*** Extrait à lire ***

Les rebelles progressent vers Marib

Des dizaines de morts au Yémen

Au moins 65 combattants ont péri en 48 heures dans la bataille de Marib, au Yémen, où les rebelles ont continué d’avancer dans ce dernier fief du pouvoir dans le nord du pays en guerre, ont indiqué dimanche à l’AFP des sources gouvernementales.

Les rebelles Houthis, qui cherchent à prendre cette région pétrolière, se trouvent désormais à quelques kilomètres de la ville de Marib, chef-lieu de la province éponyme, en dépit du soutien aérien de la coalition dirigée par l’Arabie saoudite, qui aide militairement les forces gouvernementales, selon les mêmes sources.

Au moins 65 combattants sont morts au cours des dernières 48 heures dont 26 membres des forces gouvernementales, incluant quatre officiers, ont-elle précisé.

Les rebelles communiquent rarement sur les pertes dans leurs rangs.

*** Données fournies ***

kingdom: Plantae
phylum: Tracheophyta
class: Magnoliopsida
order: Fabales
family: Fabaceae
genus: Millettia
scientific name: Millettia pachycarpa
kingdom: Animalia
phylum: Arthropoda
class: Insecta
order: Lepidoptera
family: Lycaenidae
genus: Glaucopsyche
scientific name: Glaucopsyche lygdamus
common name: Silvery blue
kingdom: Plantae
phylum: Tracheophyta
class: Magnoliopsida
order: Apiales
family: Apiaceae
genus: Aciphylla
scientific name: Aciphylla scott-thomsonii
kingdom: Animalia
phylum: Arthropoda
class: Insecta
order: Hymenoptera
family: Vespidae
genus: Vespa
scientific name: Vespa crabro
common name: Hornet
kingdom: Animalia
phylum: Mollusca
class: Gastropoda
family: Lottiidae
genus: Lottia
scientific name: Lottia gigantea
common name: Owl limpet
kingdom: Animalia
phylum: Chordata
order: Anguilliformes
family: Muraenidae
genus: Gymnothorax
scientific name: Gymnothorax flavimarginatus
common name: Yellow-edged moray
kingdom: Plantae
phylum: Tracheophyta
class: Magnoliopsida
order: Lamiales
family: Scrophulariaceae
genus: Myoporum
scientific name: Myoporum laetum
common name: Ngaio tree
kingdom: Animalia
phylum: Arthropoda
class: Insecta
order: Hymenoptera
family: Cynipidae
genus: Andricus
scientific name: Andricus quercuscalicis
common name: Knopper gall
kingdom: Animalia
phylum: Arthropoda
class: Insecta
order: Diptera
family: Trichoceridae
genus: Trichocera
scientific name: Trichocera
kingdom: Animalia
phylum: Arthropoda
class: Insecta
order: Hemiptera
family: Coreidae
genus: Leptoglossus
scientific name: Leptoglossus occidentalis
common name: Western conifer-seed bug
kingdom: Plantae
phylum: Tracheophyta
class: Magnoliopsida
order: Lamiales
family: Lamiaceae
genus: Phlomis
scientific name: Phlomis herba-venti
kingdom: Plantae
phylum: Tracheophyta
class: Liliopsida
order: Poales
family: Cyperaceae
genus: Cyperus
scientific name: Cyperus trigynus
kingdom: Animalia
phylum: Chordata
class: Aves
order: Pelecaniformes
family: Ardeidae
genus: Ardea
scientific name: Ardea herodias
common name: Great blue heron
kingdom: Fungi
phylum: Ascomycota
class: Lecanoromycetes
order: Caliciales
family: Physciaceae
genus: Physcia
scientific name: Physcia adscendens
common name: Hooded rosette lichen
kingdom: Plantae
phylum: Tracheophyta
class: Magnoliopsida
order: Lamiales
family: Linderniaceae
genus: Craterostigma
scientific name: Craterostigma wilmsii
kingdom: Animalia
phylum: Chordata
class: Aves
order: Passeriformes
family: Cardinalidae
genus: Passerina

***

D'après l'extrait sur la bataille de Marib, qui apporte un soutien aérien aux forces gouvernementales ?

• [Réponse attendue]
La coalition dirigée par l'Arabie saoudite.